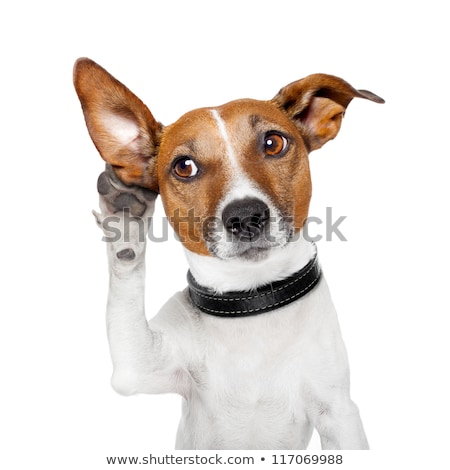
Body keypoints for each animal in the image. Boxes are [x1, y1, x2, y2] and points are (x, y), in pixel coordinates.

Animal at [73, 57, 384, 450]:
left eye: (273, 143)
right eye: (184, 166)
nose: (245, 216)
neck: (252, 300)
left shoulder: (337, 411)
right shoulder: (139, 366)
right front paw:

********************

The lines to copy are those above that contain "right".

right eye: (184, 166)
right shoulder: (139, 366)
right front paw:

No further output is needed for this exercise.